Caveat: the current Iran escalation was not anticipated when the route was announced. October 25 is roughly 20 weeks out — Arkia's rebooking flexibility terms should be confirmed before ticketing, and the schedule should be treated as subject to force-majeure revision if the conflict persists.
Slovenia Denies Israir Airspace Mid-Flight — A Political Routing Precedent for All Israeli Carriers
An Israir flight (6H755) was denied landing clearance by Slovenian authorities while already airborne, forcing a diversion to Zagreb, Croatia. Ljubljana explicitly linked the refusal to its recognition of a Palestinian state. Israel's Foreign and Transport Ministries condemned the action as a violation of ICAO international civil aviation norms — post-departure landing denials are exceedingly rare under standard aviation frameworks.
The commercial implication reaches beyond one diverted aircraft.
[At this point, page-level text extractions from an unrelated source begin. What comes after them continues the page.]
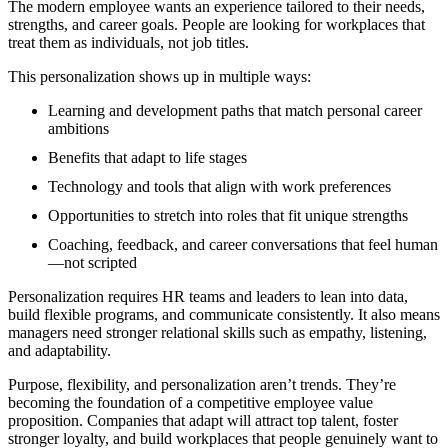
The modern employee wants an experience tailored to their needs,
strengths, and career goals. People are looking for workplaces that
treat them as individuals, not job titles.
This personalization shows up in multiple ways:
Learning and development paths that match personal career
ambitions
Benefits that adapt to life stages
Technology and tools that align with work preferences
Opportunities to stretch into roles that fit unique strengths
Coaching, feedback, and career conversations that feel human
—not scripted
Personalization requires HR teams and leaders to lean into data,
build flexible programs, and communicate consistently. It also means
managers need stronger relational skills such as empathy, listening,
and adaptability.
Purpose, flexibility, and personalization aren’t trends. They’re
becoming the foundation of a competitive employee value
proposition. Companies that adapt will attract top talent, foster
stronger loyalty, and build workplaces that people genuinely want to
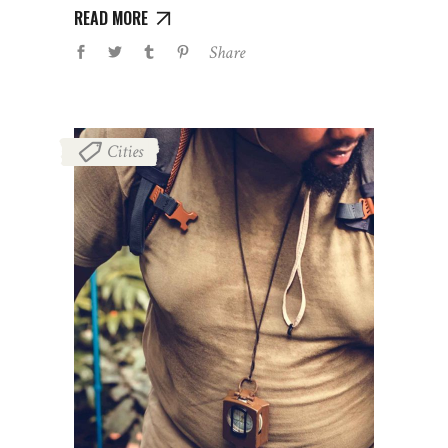
READ MORE
Share
Cities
As more European states formally recognise a Palestinian state (Ireland, Norway, Slovenia, and Spain among those that have), politically motivated routing interference on Israeli-operated carriers — Israir, El Al, Arkia — becomes a structural risk. Advisors routing Israeli-metal to or through these markets should flag the exposure and monitor for copycat actions.
This risk is wholly independent of the current Iran conflict. It represents a longer-term, slow-building threat to Israeli carrier network reliability in European airspace.